Closed t0mmmy90 closed 1 year ago

t0mmmy90 commented 3 years ago

Using nl_cache_pickup_checkdup while refilling the cache resolves the issue which I reported some time ago #271.

I've also swapped descriptions of nl_cache_pickup and nl_cache_pickup_checkdup cause it looks like the second one performs update.

thom311 commented 2 years ago

I took part of the patch, about the fix for the description.

the remainder


-                 err = nl_cache_pickup(sk, cache);
+                 err = nl_cache_pickup_checkdup(sk, cache);
                  if (err == -NLE_DUMP_INTR) {

is probably correct. I didn't apply it (yet), because for most object types it doesn't make sense (because during a dump there should be no duplicated). So all types would pay the overhead of looking first into the cache. That seems dangerous to cause a regression.

I am a bit hesitant to apply the second part, because I think the route cache has other problems as well (e.g. that ip route replace replaces a route, and libnl3 doesn't properly handle that; or that the concept of identity is not correct for IPv4 routes (and possibly not for IPv6 routes)).

thom311 commented 2 years ago

The route handling (when putting routes into the cache) has many issues in libnl3.

For example, a cache requires some sort of identity for its objects. Specifically, if you can add two routes in kernel (using ip route append) that only differ by one attribute, then that attribute is part of the identity. For IPv4, NetworkManager does this and for IPv6 it does this. Compare to libnl's identity here. You see that it's wrong. Also NetworkManager's list of what constitutes the identity of a route in kernel is possibly incomplete, at least because kernel coul add a new attribute anytime. The proper solution would be if routes had a unique 64 bit identifier (large enough to never overflow).

Also, the cache relies on events (RTM_NEWROUTE, RTM_DELROUTE) that tell that an object was removed. But ip route change can replace another route (as far as the identity is concerned). All it does is send a RTM_NEWROUTE message (for the new route) with a NLM_F_REPLACE flag. I guess, we then have to search the cache for the route that was replaced... and kernel keeps routes sorted, so we need to find the first matching route that was replaced (NetworkManager calls that NM_PLATFORM_IP_ROUTE_CMP_TYPE_WEAK_ID). That seems easy to get wrong, and is not very efficient (NetworkManager maintains two indexes for all the routes, so that it can find the replaced route fast -- but maintaining an extra index is overhead too).

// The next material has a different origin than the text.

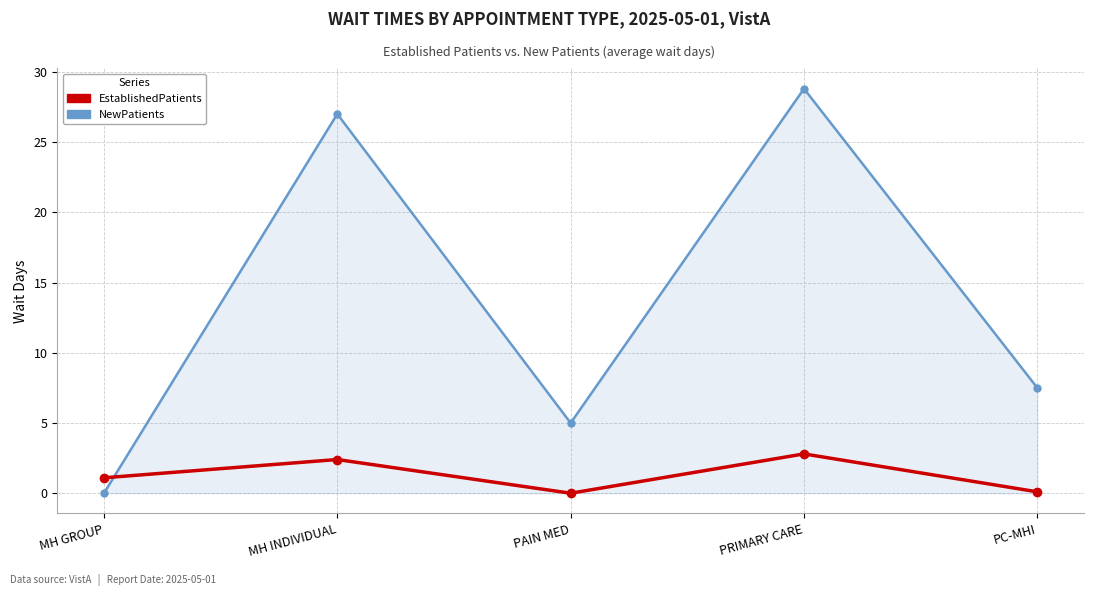

Rank the categories by NewPatients value from highest to lowest.

PRIMARY CARE, MH INDIVIDUAL, PC-MHI, PAIN MED, MH GROUP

IPv6 multihop routes (ECMP) are treated special. On the one hand, the next-hop is part of the identity. On the other hand, when you add a second address that only differs by next-hop, then kernel will merge the existing routes. This is relatively easy to solve, by just pretending that multihop routes don't exist. If you have a multiphop route with n next-hops, then it's really n single-hop routes. The only twist is, that those routes will be announced in on RTM_NEWROUTE message. ... and, that ip route change not only replaces one of these routes, but all of them.

TL;DR: it's a mess. But kernel makes it hard to reasonably place routes in a cache.

Of course it should be fixed. But without first adding sensible unit-tests for all of this, I don't feel confident to merge this (and quite possibly, this patch is not sufficient).

I will add some unit-tests first...

Sorry for the disappointing reply.

thom311 commented 1 year ago

what I commented here applies.

I am sorry, but it does not feel right to merge this as-is. See ^^ for why. Closing.